TASK STATEMENT - Of the records that follow, copy only the lines from the line containing "66,75 | 42 |" to the line containing "65,25 | 53 |", both included, exactly as written.

PROVIDED RECORDS -
--------------------------------------------------

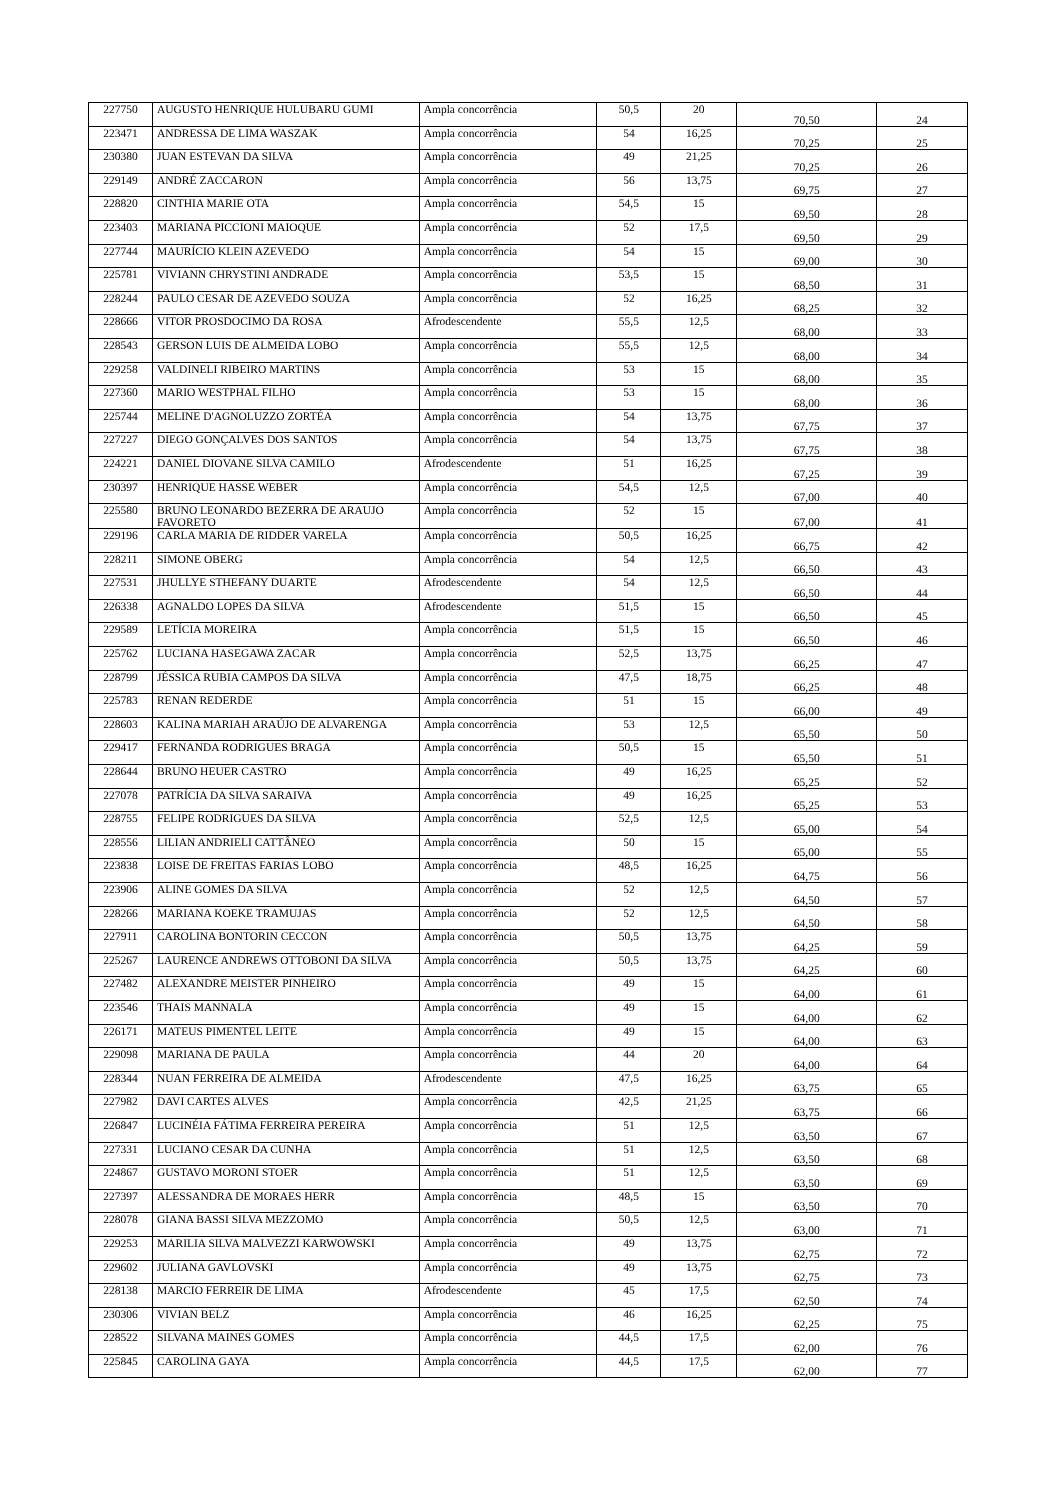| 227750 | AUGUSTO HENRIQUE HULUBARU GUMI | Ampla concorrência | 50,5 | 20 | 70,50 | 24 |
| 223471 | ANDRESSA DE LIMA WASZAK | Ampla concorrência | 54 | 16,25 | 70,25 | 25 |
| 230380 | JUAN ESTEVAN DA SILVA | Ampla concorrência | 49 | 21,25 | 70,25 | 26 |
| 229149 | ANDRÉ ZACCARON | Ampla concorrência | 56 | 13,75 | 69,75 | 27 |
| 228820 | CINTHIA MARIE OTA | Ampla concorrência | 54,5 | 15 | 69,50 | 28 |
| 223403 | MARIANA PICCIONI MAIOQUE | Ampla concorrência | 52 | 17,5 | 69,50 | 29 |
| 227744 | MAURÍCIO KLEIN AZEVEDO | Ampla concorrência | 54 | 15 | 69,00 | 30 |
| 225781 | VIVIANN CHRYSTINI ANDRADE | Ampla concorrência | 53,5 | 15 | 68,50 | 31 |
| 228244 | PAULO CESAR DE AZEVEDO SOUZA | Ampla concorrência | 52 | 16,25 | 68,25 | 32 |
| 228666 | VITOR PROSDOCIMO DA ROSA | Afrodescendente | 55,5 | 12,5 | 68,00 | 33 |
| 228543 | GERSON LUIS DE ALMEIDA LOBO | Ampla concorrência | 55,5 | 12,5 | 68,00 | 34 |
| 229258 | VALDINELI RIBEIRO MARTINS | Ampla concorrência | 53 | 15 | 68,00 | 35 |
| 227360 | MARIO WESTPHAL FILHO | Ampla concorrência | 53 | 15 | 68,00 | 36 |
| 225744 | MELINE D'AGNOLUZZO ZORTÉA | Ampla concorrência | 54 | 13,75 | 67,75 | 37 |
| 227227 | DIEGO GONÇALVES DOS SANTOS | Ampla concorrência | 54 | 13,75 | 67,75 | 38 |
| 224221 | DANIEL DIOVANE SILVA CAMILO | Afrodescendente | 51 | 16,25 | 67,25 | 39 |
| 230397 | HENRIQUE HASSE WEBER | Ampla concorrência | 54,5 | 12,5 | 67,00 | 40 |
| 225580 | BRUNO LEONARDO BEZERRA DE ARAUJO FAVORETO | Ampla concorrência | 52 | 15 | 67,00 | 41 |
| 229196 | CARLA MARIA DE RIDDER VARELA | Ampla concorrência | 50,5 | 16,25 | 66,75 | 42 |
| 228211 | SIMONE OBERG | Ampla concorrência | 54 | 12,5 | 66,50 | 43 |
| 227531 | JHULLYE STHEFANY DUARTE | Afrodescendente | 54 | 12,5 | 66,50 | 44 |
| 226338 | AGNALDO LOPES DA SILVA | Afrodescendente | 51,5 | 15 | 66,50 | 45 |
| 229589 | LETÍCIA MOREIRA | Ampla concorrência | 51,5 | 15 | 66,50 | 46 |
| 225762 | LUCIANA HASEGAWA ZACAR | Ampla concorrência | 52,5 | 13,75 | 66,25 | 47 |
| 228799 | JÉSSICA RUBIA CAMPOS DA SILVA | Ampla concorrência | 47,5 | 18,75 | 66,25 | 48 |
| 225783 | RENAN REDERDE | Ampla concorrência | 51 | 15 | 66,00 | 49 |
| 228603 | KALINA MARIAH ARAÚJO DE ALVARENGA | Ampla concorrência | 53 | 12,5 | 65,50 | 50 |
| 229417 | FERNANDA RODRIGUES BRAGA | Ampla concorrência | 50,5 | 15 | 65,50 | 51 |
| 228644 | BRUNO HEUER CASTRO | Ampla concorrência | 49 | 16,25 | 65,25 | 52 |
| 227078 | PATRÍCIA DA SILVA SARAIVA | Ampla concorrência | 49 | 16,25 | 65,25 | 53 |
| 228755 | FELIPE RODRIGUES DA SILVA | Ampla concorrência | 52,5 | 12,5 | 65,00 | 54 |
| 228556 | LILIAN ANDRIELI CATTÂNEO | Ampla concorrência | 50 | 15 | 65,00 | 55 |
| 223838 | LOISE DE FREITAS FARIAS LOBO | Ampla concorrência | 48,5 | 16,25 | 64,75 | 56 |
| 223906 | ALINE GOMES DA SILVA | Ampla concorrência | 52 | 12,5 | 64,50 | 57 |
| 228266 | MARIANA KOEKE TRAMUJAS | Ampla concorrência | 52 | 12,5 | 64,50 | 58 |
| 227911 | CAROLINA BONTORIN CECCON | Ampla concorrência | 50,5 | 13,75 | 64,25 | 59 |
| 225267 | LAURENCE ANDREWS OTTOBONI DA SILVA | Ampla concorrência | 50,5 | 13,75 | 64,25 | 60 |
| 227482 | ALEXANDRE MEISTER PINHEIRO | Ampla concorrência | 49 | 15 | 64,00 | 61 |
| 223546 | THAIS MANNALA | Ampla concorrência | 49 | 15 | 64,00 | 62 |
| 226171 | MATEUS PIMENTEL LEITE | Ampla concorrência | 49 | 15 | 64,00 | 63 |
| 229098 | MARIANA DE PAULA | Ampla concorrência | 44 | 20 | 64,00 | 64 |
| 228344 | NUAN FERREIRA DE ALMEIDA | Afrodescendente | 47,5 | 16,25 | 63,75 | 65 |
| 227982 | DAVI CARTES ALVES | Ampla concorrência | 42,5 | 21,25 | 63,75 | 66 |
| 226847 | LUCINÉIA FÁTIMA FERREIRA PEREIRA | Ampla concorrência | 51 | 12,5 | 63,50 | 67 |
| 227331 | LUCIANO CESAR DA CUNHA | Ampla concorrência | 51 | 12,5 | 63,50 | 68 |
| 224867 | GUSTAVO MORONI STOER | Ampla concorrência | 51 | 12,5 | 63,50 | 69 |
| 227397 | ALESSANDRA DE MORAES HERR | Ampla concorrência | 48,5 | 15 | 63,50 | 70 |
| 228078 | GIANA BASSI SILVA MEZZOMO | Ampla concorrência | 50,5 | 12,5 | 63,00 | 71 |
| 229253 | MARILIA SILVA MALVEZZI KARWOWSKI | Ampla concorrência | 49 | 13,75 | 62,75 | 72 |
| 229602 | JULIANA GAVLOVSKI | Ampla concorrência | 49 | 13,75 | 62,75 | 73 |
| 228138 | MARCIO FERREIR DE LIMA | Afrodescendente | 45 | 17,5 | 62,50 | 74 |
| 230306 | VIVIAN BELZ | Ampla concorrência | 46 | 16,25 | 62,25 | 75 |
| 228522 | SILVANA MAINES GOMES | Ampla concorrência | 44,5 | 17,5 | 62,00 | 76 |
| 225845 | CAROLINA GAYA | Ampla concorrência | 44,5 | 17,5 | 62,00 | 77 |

--------------------------------------------------

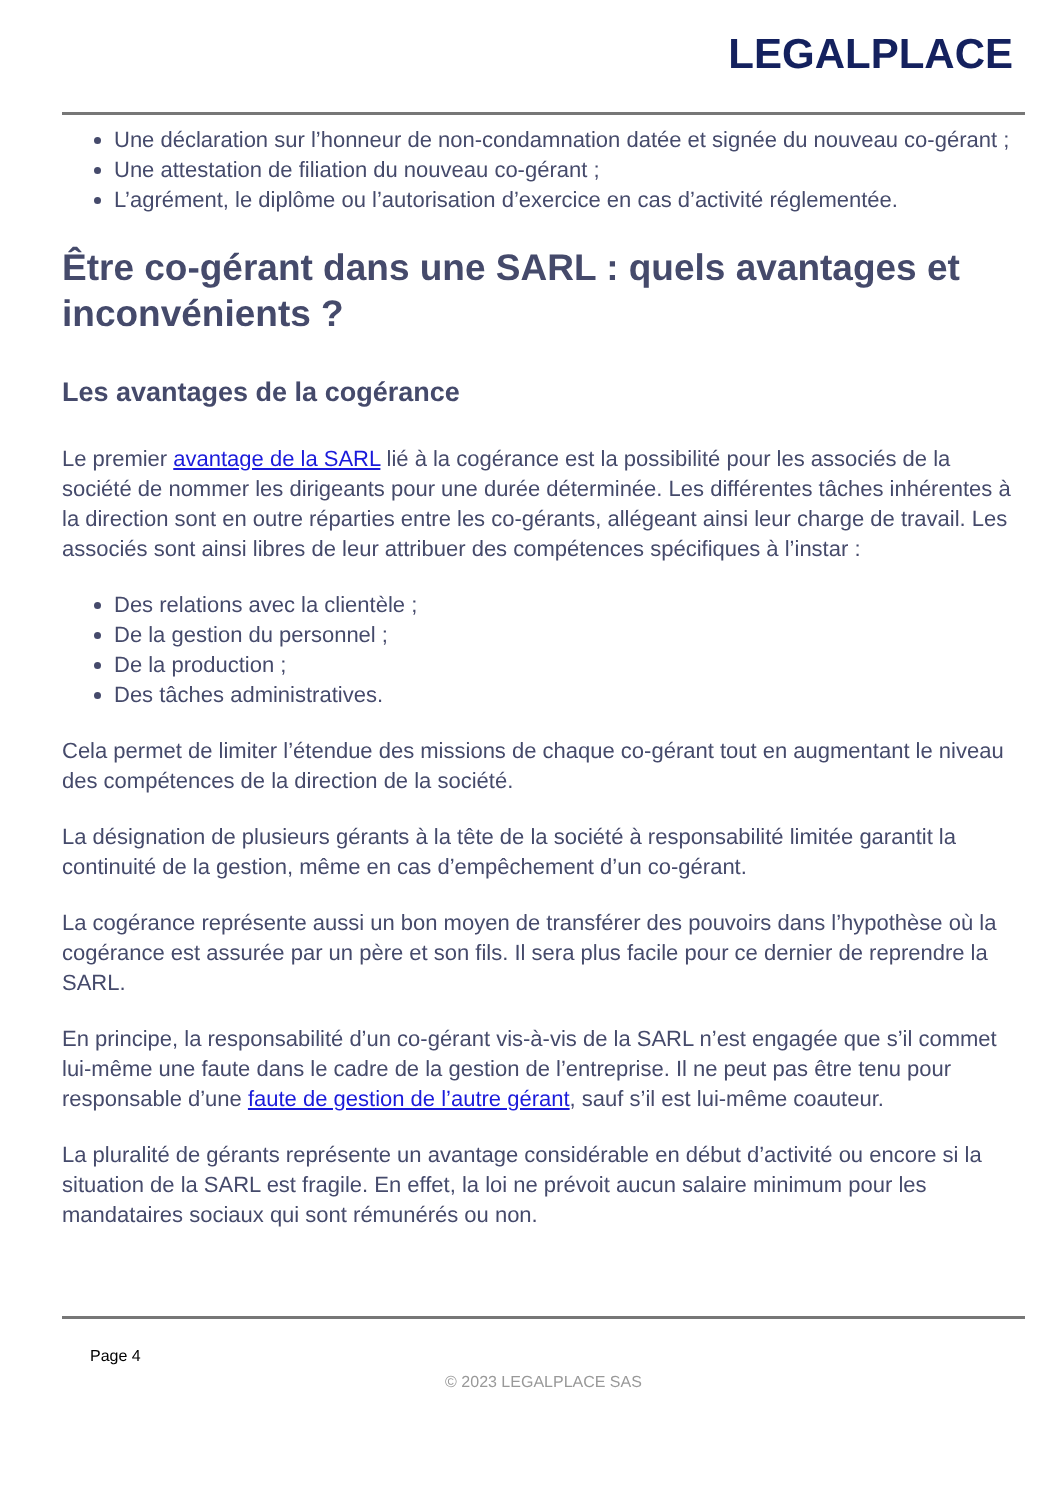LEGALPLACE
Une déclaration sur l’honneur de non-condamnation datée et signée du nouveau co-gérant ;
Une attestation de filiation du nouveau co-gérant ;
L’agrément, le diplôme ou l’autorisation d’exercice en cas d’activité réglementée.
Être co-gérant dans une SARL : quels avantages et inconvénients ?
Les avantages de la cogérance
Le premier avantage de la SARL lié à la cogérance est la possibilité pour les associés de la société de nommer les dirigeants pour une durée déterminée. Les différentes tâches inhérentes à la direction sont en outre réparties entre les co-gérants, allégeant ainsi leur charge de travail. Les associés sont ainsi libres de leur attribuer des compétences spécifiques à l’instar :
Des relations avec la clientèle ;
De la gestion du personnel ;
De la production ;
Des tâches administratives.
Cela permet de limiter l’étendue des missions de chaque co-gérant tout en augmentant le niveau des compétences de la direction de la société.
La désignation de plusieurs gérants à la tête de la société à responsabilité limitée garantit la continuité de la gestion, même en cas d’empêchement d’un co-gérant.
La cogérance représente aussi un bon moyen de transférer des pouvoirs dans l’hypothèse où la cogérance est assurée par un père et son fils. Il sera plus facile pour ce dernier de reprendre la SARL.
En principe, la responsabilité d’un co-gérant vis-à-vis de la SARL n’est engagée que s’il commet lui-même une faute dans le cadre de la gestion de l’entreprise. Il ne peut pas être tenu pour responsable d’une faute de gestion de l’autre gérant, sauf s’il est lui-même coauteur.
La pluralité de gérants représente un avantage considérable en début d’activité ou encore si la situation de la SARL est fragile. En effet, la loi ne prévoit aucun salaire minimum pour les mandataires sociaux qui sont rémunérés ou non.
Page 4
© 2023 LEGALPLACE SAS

--------------------------------------------------

PROBLEM SOLUTION -
| 229196 | CARLA MARIA DE RIDDER VARELA | Ampla concorrência | 50,5 | 16,25 | 66,75 | 42 |
| 228211 | SIMONE OBERG | Ampla concorrência | 54 | 12,5 | 66,50 | 43 |
| 227531 | JHULLYE STHEFANY DUARTE | Afrodescendente | 54 | 12,5 | 66,50 | 44 |
| 226338 | AGNALDO LOPES DA SILVA | Afrodescendente | 51,5 | 15 | 66,50 | 45 |
| 229589 | LETÍCIA MOREIRA | Ampla concorrência | 51,5 | 15 | 66,50 | 46 |
| 225762 | LUCIANA HASEGAWA ZACAR | Ampla concorrência | 52,5 | 13,75 | 66,25 | 47 |
| 228799 | JÉSSICA RUBIA CAMPOS DA SILVA | Ampla concorrência | 47,5 | 18,75 | 66,25 | 48 |
| 225783 | RENAN REDERDE | Ampla concorrência | 51 | 15 | 66,00 | 49 |
| 228603 | KALINA MARIAH ARAÚJO DE ALVARENGA | Ampla concorrência | 53 | 12,5 | 65,50 | 50 |
| 229417 | FERNANDA RODRIGUES BRAGA | Ampla concorrência | 50,5 | 15 | 65,50 | 51 |
| 228644 | BRUNO HEUER CASTRO | Ampla concorrência | 49 | 16,25 | 65,25 | 52 |
| 227078 | PATRÍCIA DA SILVA SARAIVA | Ampla concorrência | 49 | 16,25 | 65,25 | 53 |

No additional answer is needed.